REQUIRED WORK:
Leave out the pictures and restate every entry word for word.

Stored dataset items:
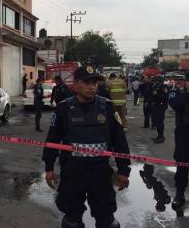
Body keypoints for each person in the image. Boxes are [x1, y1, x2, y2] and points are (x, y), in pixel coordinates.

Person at [43, 66, 130, 228]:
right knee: (71, 221)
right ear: (75, 84)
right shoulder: (63, 109)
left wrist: (124, 171)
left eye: (95, 82)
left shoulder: (107, 107)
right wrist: (49, 168)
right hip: (72, 172)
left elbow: (120, 142)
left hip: (101, 172)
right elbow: (52, 140)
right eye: (87, 82)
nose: (92, 86)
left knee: (108, 221)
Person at [169, 68, 189, 209]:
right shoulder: (181, 94)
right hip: (184, 134)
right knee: (183, 165)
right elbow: (173, 104)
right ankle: (180, 194)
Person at [149, 75, 169, 144]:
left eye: (156, 80)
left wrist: (155, 94)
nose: (154, 81)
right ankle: (159, 136)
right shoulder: (155, 86)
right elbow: (151, 93)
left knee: (160, 122)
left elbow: (163, 97)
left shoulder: (164, 87)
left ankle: (161, 137)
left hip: (161, 106)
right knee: (157, 122)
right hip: (155, 106)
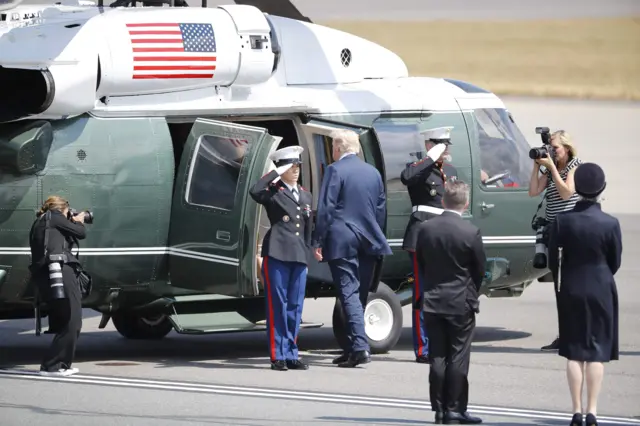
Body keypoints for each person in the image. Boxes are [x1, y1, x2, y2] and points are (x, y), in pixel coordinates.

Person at [547, 163, 622, 426]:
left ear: (576, 188)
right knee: (596, 352)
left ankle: (576, 411)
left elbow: (551, 257)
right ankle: (592, 411)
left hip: (571, 285)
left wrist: (563, 277)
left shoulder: (562, 221)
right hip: (601, 286)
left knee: (574, 351)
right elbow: (615, 261)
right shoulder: (610, 223)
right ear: (601, 189)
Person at [312, 129, 392, 368]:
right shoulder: (373, 172)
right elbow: (380, 210)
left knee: (348, 293)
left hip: (342, 238)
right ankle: (350, 347)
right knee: (358, 295)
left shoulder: (335, 170)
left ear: (337, 148)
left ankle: (358, 347)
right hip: (369, 239)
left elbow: (326, 208)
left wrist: (318, 240)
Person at [415, 180, 485, 425]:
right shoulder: (470, 232)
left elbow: (421, 263)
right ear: (465, 204)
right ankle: (455, 409)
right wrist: (470, 291)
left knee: (437, 356)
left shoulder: (425, 229)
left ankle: (439, 408)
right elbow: (479, 269)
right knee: (458, 357)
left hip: (433, 300)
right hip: (460, 302)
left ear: (443, 201)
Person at [249, 145, 313, 371]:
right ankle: (278, 355)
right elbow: (255, 191)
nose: (295, 170)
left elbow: (308, 228)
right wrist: (276, 171)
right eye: (291, 166)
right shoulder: (274, 192)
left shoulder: (305, 195)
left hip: (298, 255)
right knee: (278, 305)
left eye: (297, 166)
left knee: (295, 307)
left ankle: (292, 353)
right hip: (276, 253)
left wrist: (310, 250)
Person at [400, 126, 458, 364]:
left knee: (444, 294)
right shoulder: (419, 169)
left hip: (445, 236)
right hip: (422, 236)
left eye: (447, 144)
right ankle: (423, 348)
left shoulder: (451, 171)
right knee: (423, 295)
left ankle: (441, 344)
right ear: (429, 145)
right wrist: (431, 158)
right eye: (440, 144)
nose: (445, 149)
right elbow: (407, 178)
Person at [528, 129, 582, 352]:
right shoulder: (551, 168)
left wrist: (551, 168)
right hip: (553, 231)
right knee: (559, 287)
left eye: (556, 148)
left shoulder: (575, 165)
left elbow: (567, 192)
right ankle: (565, 335)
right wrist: (536, 166)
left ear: (567, 149)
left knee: (571, 286)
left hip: (569, 232)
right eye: (550, 147)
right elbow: (533, 191)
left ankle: (575, 335)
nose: (552, 151)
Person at [28, 195, 87, 377]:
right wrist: (79, 220)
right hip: (61, 270)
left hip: (47, 274)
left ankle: (58, 364)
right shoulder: (54, 217)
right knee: (73, 319)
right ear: (62, 209)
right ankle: (53, 365)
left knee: (65, 319)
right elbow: (81, 233)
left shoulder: (41, 221)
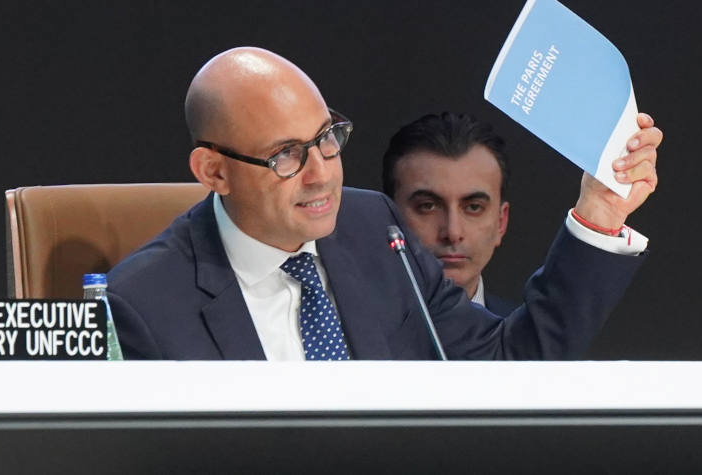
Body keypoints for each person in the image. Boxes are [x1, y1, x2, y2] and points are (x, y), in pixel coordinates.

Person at [107, 46, 662, 360]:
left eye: (327, 138)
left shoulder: (373, 229)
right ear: (214, 171)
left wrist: (600, 213)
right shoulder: (143, 305)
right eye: (286, 156)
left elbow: (505, 364)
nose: (323, 176)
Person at [380, 113, 519, 315]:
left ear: (501, 222)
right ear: (387, 216)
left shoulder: (530, 342)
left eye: (473, 207)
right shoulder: (340, 335)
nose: (452, 232)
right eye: (428, 206)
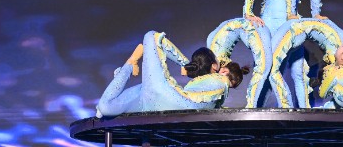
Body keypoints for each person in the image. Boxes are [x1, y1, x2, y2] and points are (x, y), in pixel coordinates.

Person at [95, 31, 248, 116]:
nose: (225, 79)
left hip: (160, 99)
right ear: (216, 67)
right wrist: (187, 65)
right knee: (105, 108)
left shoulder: (220, 83)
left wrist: (184, 64)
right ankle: (131, 64)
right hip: (157, 98)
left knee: (151, 37)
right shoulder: (216, 82)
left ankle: (128, 66)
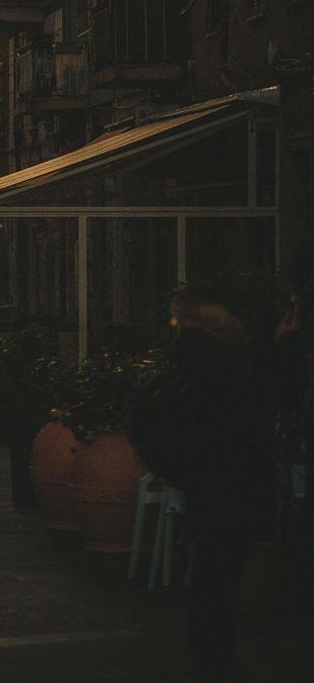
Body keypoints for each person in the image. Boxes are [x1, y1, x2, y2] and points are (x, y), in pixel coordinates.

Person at [128, 287, 302, 683]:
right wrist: (288, 346)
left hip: (208, 483)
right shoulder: (224, 360)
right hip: (229, 481)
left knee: (211, 573)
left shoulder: (196, 358)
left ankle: (211, 659)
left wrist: (180, 471)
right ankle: (214, 663)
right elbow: (275, 392)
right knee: (218, 575)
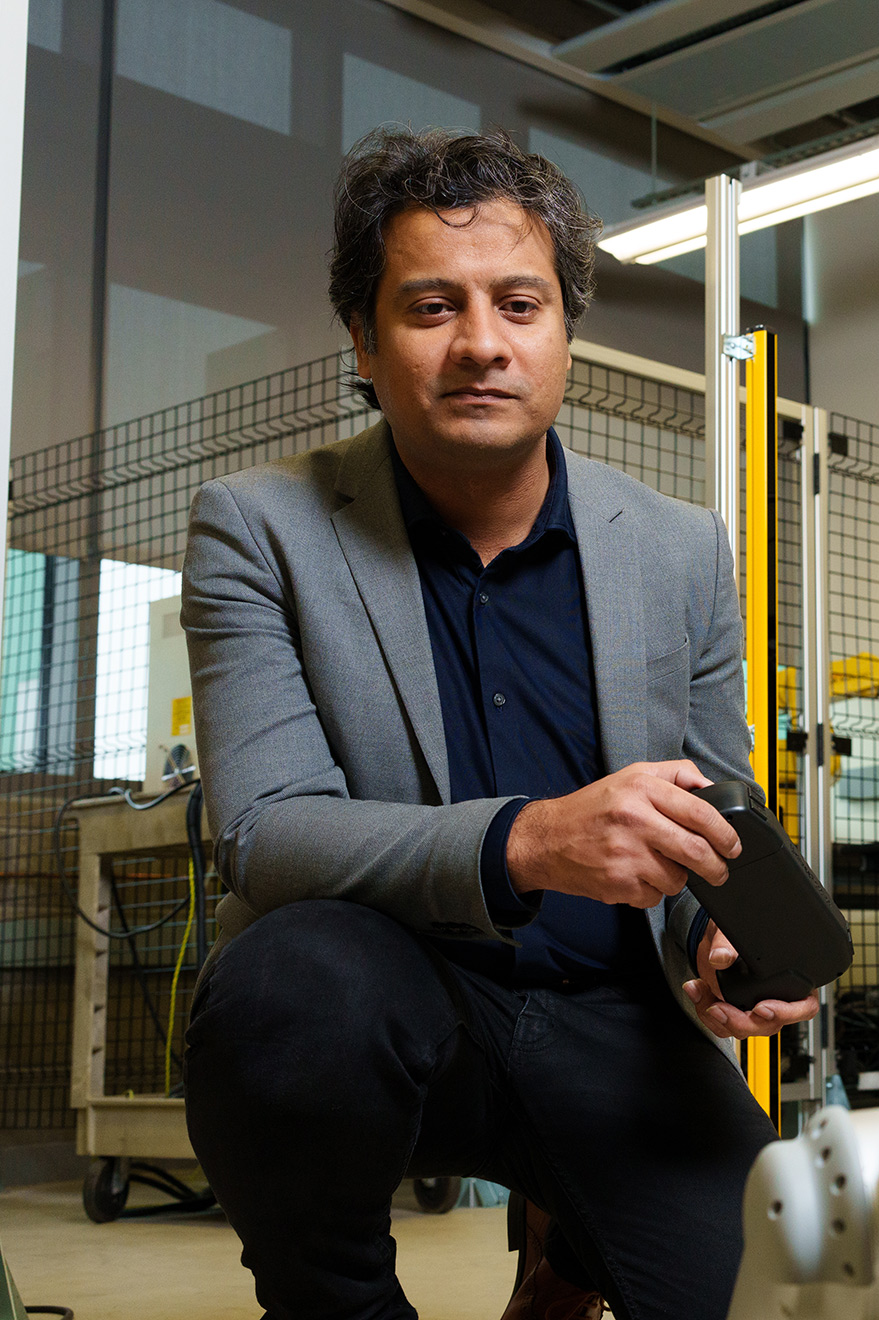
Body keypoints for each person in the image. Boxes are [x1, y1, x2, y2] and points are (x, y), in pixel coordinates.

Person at [180, 128, 816, 1320]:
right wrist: (527, 842)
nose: (480, 343)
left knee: (780, 1294)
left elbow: (712, 821)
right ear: (365, 346)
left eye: (517, 303)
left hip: (610, 1020)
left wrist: (717, 937)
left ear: (564, 332)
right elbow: (267, 833)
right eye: (430, 307)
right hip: (382, 999)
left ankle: (569, 1254)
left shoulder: (680, 552)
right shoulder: (260, 528)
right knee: (288, 983)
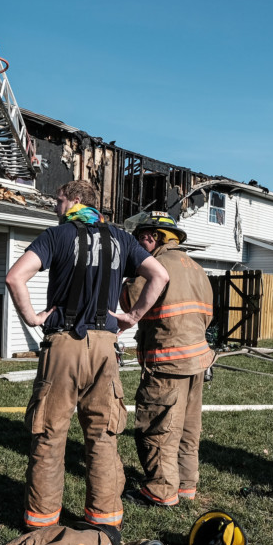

OUTPUT OF THE EXERCISE:
Body keypoints for each person in the image. Boxes are [x1, y1, x2, y2] and points are (x, y), in pixel coordinates.

Person at [43, 66, 130, 228]:
right knee: (71, 221)
right ear: (75, 84)
right shoulder: (63, 109)
left wrist: (124, 171)
left eye: (95, 82)
left shoulder: (107, 107)
right wrist: (49, 168)
right hip: (72, 172)
left elbow: (120, 142)
left hip: (101, 172)
right elbow: (52, 140)
right eye: (87, 82)
nose: (92, 86)
left knee: (108, 221)
Person at [169, 68, 189, 209]:
right shoulder: (181, 94)
right hip: (184, 134)
right knee: (183, 165)
right elbow: (173, 104)
right ankle: (180, 194)
Person at [149, 75, 169, 144]:
left eye: (156, 80)
left wrist: (155, 94)
nose: (154, 81)
right ankle: (159, 136)
right shoulder: (155, 86)
right elbow: (151, 93)
left knee: (160, 122)
left elbow: (163, 97)
left shoulder: (164, 87)
left ankle: (161, 137)
left hip: (161, 106)
right knee: (157, 122)
right hip: (155, 106)
Body keypoints for each person in the image. Boxes are [x1, y1, x2, y2] and points are (x, y), in pixel coordinates.

Person at [547, 163, 622, 426]:
left ear: (576, 188)
right knee: (596, 352)
left ankle: (576, 411)
left elbow: (551, 257)
right ankle: (592, 411)
left hip: (571, 285)
left wrist: (563, 277)
left shoulder: (562, 221)
right hip: (601, 286)
left knee: (574, 351)
right elbow: (615, 261)
right shoulder: (610, 223)
right ear: (601, 189)
Person at [312, 129, 392, 368]:
right shoulder: (373, 172)
right elbow: (380, 210)
left knee: (348, 293)
left hip: (342, 238)
right ankle: (350, 347)
right knee: (358, 295)
left shoulder: (335, 170)
left ear: (337, 148)
left ankle: (358, 347)
right hip: (369, 239)
left elbow: (326, 208)
left wrist: (318, 240)
Person at [415, 180, 485, 425]:
right shoulder: (470, 232)
left elbow: (421, 263)
right ear: (465, 204)
right ankle: (455, 409)
right wrist: (470, 291)
left knee: (437, 356)
left shoulder: (425, 229)
left ankle: (439, 408)
right elbow: (479, 269)
right knee: (458, 357)
left hip: (433, 300)
right hip: (460, 302)
left ear: (443, 201)
Person at [249, 145, 313, 371]:
right ankle: (278, 355)
right elbow: (255, 191)
nose: (295, 170)
left elbow: (308, 228)
right wrist: (276, 171)
right eye: (291, 166)
right shoulder: (274, 192)
left shoulder: (305, 195)
left hip: (298, 255)
right knee: (278, 305)
left eye: (297, 166)
left knee: (295, 307)
left ankle: (292, 353)
right hip: (276, 253)
left wrist: (310, 250)
Person at [400, 126, 458, 364]:
left knee: (444, 294)
right shoulder: (419, 169)
left hip: (445, 236)
right hip: (422, 236)
left eye: (447, 144)
right ankle: (423, 348)
left shoulder: (451, 171)
right knee: (423, 295)
left ankle: (441, 344)
right ear: (429, 145)
right wrist: (431, 158)
right eye: (440, 144)
nose: (445, 149)
right elbow: (407, 178)
Person at [528, 129, 582, 352]:
right shoulder: (551, 168)
left wrist: (551, 168)
right hip: (553, 231)
right knee: (559, 287)
left eye: (556, 148)
left shoulder: (575, 165)
left elbow: (567, 192)
right ankle: (565, 335)
right wrist: (536, 166)
left ear: (567, 149)
left knee: (571, 286)
left hip: (569, 232)
right eye: (550, 147)
right elbow: (533, 191)
left ankle: (575, 335)
nose: (552, 151)
Person at [28, 195, 87, 377]:
right wrist: (79, 220)
right hip: (61, 270)
left hip: (47, 274)
left ankle: (58, 364)
right shoulder: (54, 217)
right knee: (73, 319)
right ear: (62, 209)
right ankle: (53, 365)
left knee: (65, 319)
right elbow: (81, 233)
left shoulder: (41, 221)
Body keypoints for each person in the image. Boxes are [x1, y1, x2, y2] and points are (x, y), in pixel coordinates.

Person at [107, 46, 662, 360]:
left eye: (327, 138)
left shoulder: (373, 229)
right ear: (214, 171)
left wrist: (600, 213)
right shoulder: (143, 305)
right eye: (286, 156)
left elbow: (505, 364)
nose: (323, 176)
Person at [380, 113, 519, 315]:
left ear: (501, 222)
right ear: (387, 216)
left shoulder: (530, 342)
left eye: (473, 207)
right shoulder: (340, 335)
nose: (452, 232)
right eye: (428, 206)
Body keypoints for each person in the image. Boxes are [x1, y1, x2, y2] and points are (x, y), in pixel coordinates.

Person at [95, 31, 248, 116]:
nose: (225, 79)
left hip: (160, 99)
right ear: (216, 67)
right wrist: (187, 65)
right knee: (105, 108)
left shoulder: (220, 83)
left wrist: (184, 64)
right ankle: (131, 64)
right hip: (157, 98)
left knee: (151, 37)
right shoulder: (216, 82)
left ankle: (128, 66)
Body keypoints for each person in the image. Boxes are [x1, y1, x2, y2] and points are (x, y), in pixel coordinates.

Person at [128, 287, 302, 683]:
right wrist: (288, 346)
left hip: (208, 483)
right shoulder: (224, 360)
right hip: (229, 481)
left knee: (211, 573)
left shoulder: (196, 358)
left ankle: (211, 659)
left wrist: (180, 471)
right ankle: (214, 663)
right elbow: (275, 392)
right knee: (218, 575)
Body keypoints for each person in the image. Boxes are [x1, y1, x2, y2] and points are (x, y), in pixel coordinates.

Person at [180, 128, 816, 1320]:
right wrist: (527, 842)
nose: (480, 343)
left knee: (780, 1294)
left elbow: (712, 821)
right ear: (365, 346)
left eye: (517, 303)
left hip: (610, 1020)
left wrist: (717, 937)
left ear: (564, 332)
right elbow: (267, 833)
right eye: (430, 307)
right hip: (382, 999)
left ankle: (569, 1254)
left shoulder: (680, 552)
right shoulder: (260, 528)
right knee: (288, 983)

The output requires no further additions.